National Trust has U-turned on its volunteers wearing the LGBT rainbow after its membership reportedly took a hit following reports that up to 11 volunteers at Felbrigg Hall in Norfolk, were removed from their front of house duties after they refused to wear Rainbow lanyards.
Volunteers who refused to wear Rainbow lanyards and badges at the National Trust’s Norfolk’s Felbrigg Hall were told they could not take part in public facing roles causing “hundreds” of members to effectively boycott the trust and revoke their membership status. The trust has now u-turned on its decision meaning that volunteers who do not want to wear the rainbow symbol will not have to.
According to those who volunteer at the hall, all front of house workers were told to wear LGBT lanyards to celebrate one of previous owners of the hall, Robert Wyndham Ketton-Cremer, who was gay.
The campaign is part of the National Trust’s Pride Prejudice and Pride season to mark the partial decriminalisation of homosexuality in England and Wales.

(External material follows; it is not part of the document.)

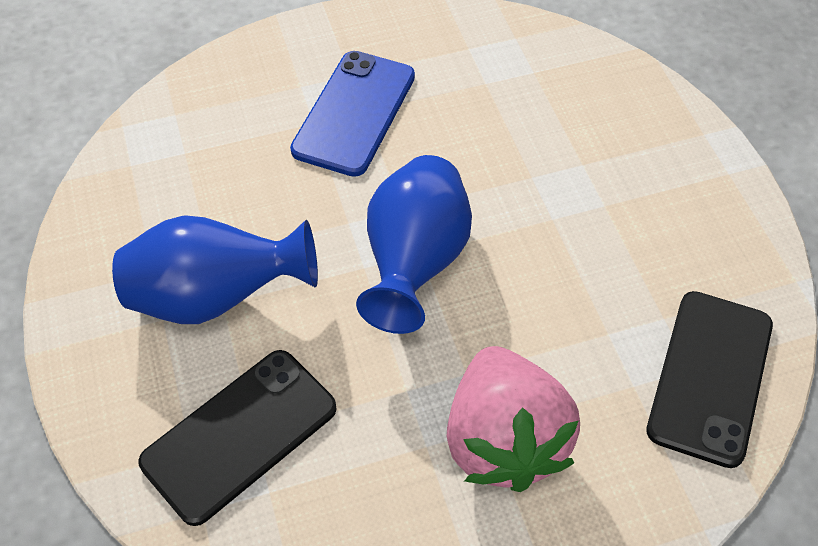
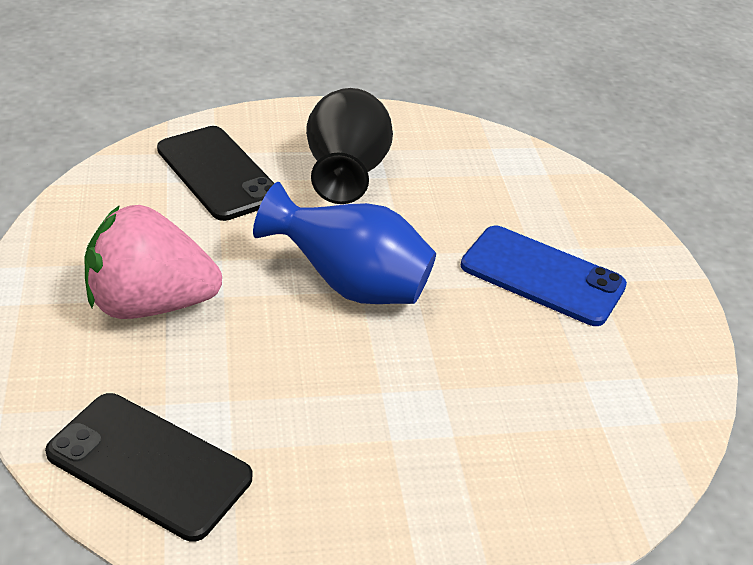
camera: 95 degrees right, 15 degrees down
blue vase [112,215,318,324] -> black vase [306,88,393,204]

According to the Independent, a spokesperson for National Trust said it had never been their “intention” to ignore the personal opinions of its volunteer staff.

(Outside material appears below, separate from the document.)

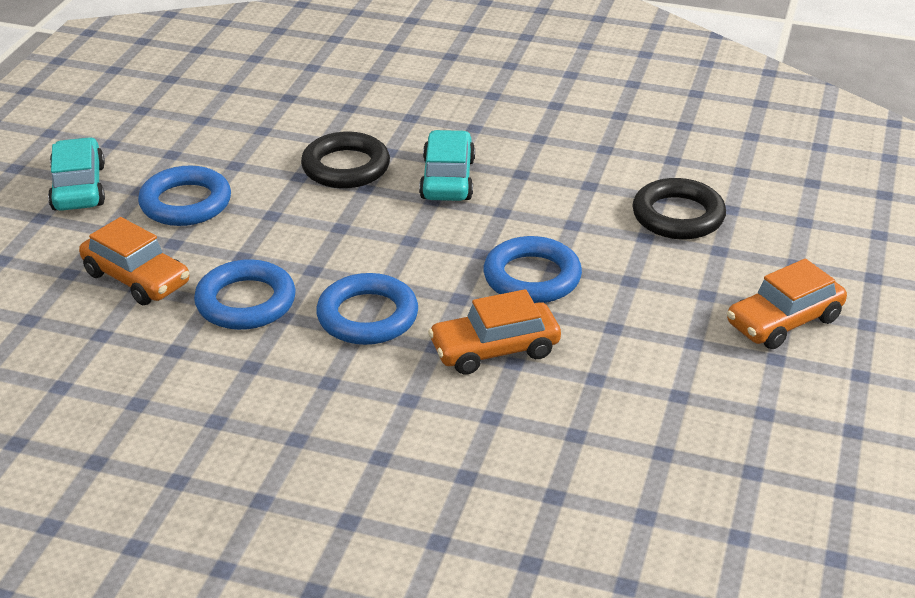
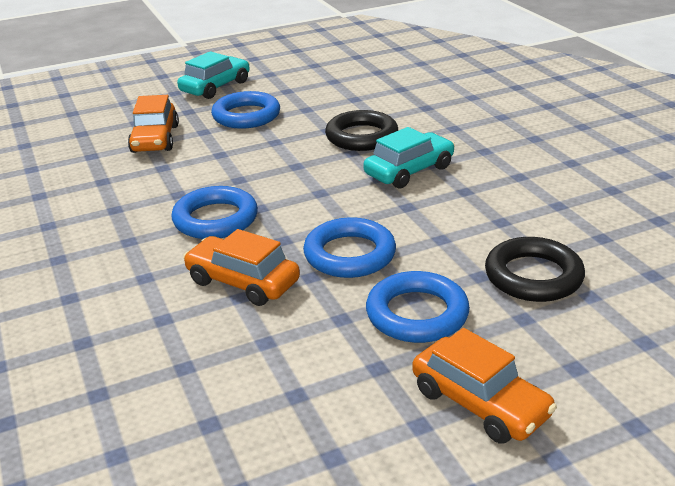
camera: 50 degrees right, 5 degrees down
blue ring [194,259,296,330] -> blue ring moved to [366,271,470,343]
orange car [727,259,847,349] -> orange car turned 150 degrees counterclockwise [412,328,557,444]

“We remain absolutely committed to our Pride programme, which will continue as intended, along with the exhibition at Felbrigg,
“However, we are aware that some volunteers had conflicting personal opinions about wearing the rainbow lanyards and badges. That was never our intention.

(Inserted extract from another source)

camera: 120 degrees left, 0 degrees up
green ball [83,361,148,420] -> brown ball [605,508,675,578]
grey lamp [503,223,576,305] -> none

“We are therefore making it clear to volunteers that the wearing of the badge is optional and a personal decision.”
Boycott of National Trust membership
The Daily Telegraph is reporting that at least 250 members have phoned the trust and revoked their membership after boycott campaign was started. Many of those members have accused the charity of being “overly politically correct”.
According to those who volunteer at the hall, all front of house workers were told to wear LGBT lanyards to celebrate one of previous owners of the hall, Robert Wyndham Ketton-Cremer, who was gay. The campaign is part of the National Trust’s Pride Prejudice and Pride season to mark the partial decriminalisation of homosexuality in England and Wales.
The real backlash will be on the LGBT Community
Editor of THEGAYUK, Jake Hook said,
“It’s a real shame that something that was supposed to bring attention to LGBT history and interesting characters from our collective history has backfired in a terrible way. Now, because of the way this has been handled, by the National Trust the LGBT community once again finds itself in the firing line from comment trolls, the right-wing media and online bullies.
“The volunteers who refused to wear the Rainbow lanyard should never be punished in this way. Rarely does punishment work in these situations and actually could cause a backlash towards the LGBT community.
“A programme of education and enlightenment about LGBT matters is always more preferable”.